Organizations like CCIH provide that safety network, that support so that families and individuals do not have to fall through the cracks. They are striving, in a small way, to help bring the mountains down and to raise the valleys up: it is something that you participate in, it is a way of ushering in the new era, of doing “advent”, of following God’s call.
Bonhoeffer said, “We are not to simply bandage the wounds of victims beneath the wheels of injustice, we are to drive a spoke into the wheel itself…. There is no way to peace along the way of safety. For peace must be dared, it is itself the great venture and can never be safe. Peace is the opposite of security. To demand guarantees is to want to protect oneself. Peace means giving oneself completely to God’s commandment, wanting no security, but in faith and obedience laying the destiny of the nations in the hand of Almighty God, not trying to direct it for selfish purposes. Battles are won, not with weapons, but with God. They are won when the way leads to the cross.” And then, “Who will celebrate Christmas correctly? Whoever finally lays down all power, all honor, all reputation, all vanity, all arrogance, all individualism beside the manger”

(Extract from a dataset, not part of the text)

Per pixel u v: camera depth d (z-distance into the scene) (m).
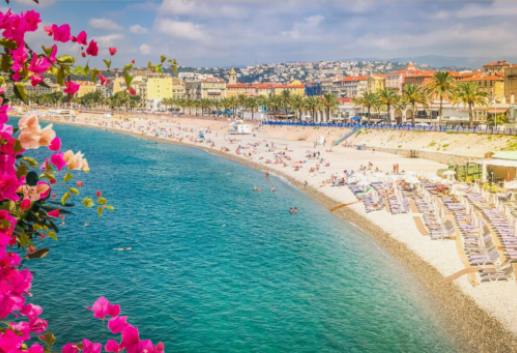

Today we light the candle of peace. And we are reminded that there is no peace where there is injustice, where there is inequity, where there is pain and suffering. And as people of faith, we are called to be part of ushering that in. At Advent we look for that way towards peace, towards justice, towards a raising of the valleys and a bringing of the mountains low. We look for God’s movement in this, and we look for the ways in which God calls us to participate in ushering this in as well. It is an amazing gift to be part of this work. It is a celebration of God-with-us when we can share in this glorious hope for a world in which all have enough and no one is in need. Thanks be to God that God-with-us is a reality not only 2000 years ago, but today as well as we see God in each other, as we experience God through our own work, as we live faithful and loving lives. Amen.